I’ve been against this invasion at least since the betrayal of Plame and the clear politicizing of U.S. intelligence services. I have been opposed to adventures like Iraq since I came to understand the difference between second and fourth generation warfare. That was before 9/11, but as I watched the Bushies squander the best will the U.S. has had since the end of WWII and the Marshall Plan, I knew beyond a doubt it was lost before it started.
You can’t win a fourth generation war without holding the moral high ground. An invasive war grounded in lies and powered by greed and vituperative politics, so dishonest it can in months destroy the incredible sympathy and good will the U.S. had after 9/11, has sunk so far below the moral high ground it probably doesn’t even think there IS a moral high ground. It’s a wonder to me the MSM, as someone called it, could get low enough, even on their knees, to fellate Bush but somehow they managed. They carried the Repubicrat water, echoed the K Street spin all the way. “We were deceived,” some of them have said. Bull. They didn’t even look for the truth.

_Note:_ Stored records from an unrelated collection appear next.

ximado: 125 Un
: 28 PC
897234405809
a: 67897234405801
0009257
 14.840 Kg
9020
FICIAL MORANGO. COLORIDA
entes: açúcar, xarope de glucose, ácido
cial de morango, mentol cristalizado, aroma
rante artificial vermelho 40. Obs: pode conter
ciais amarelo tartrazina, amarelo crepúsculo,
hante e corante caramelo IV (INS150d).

CBS was as bad as Fox for misinforming the U.S. public about basic facts, such as Saddam’s lack of involvement with 9/11 or his hostility to the religious extremists running Iran. No wonder Cronkite is ashamed of what happened to the old Edward Murrow news center..
“If they’ll stop lying about us we’ll stop telling the truth about them,” said some French official or other, That was around the time one of the right-wing hypocrites led a stupidity charge to change “french fries” to “freedom fries” on the congressional menu.

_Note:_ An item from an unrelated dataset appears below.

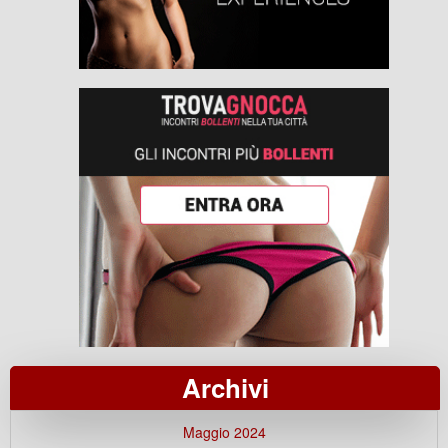
Archivi
Maggio 2024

And still the homegrown fools – even here – cheer the continuing damage the Bushies refuse to stop doing to U.S. security and the national interest.
Amazing.
TJGeezer,
If you havent seen it yet, here is a video on the war that should bring a smile you your face.
http://www.ifilm.com/video/2773525
33 – Heh. Asylum Street Spankers. Know what? They may have it right – maybe ridicule is the only way to stop people who have no regard for anything but money and power. At least ridicule may back their core mouth-breather voters away.
“Do you have anything at all?” GregA
I have links to news sources toback up my opinions. not only that one but this one, which mentions your claim of more sophisticated bombs and that while there has been an increase in killings the increase is less than it has been in the past.
You can look through your doom colored glasses all you want, but the “facts on the ground” , to coin a phrase, seem to say different. As does a Google News search for “Baghdad security”
And looking around I found this one, which is oddly very relevant to this blog.
http://tinyurl.com/2xfgda
“We” and the Iraqi people have lost, but the original objectives have already been met: The Cheney cabal has already locked up the oil contracts and will have permanent bases in the area, no matter what happens to the people of Iraq. http://tinyurl.com/3cx5r9
Want a REAL war…
Start education of ALL, females males, children in the nation…
and threaten to HOLD the nation in USA hands for 50 years…
Jim W,
You can’t even tell when you have lost an argument. How are you gonna tell when you lost a war?
**falls for GregA’s flame bait**
What argument? 🙂 I post links to informative news that refutes the idea we are losing in Iraq. You post your own rhetoric and a funny (yes, I laughed) youTube clip.
You really got me with that youTube clip. I guess we ARE losing in Iraq.
/sarcasm
🙂
#30. Oops, not so fast –
BAGHDAD, March 15 — Gunmen ambushed a convoy on Thursday that was carrying the mayor of the sprawling Shiite area known as Sadr City, seriously wounding him and complicating American efforts to rein in a powerful Shiite militia there. The attack killed Lt. Col. Muhammad Motashar, the director of the Sadr City police station.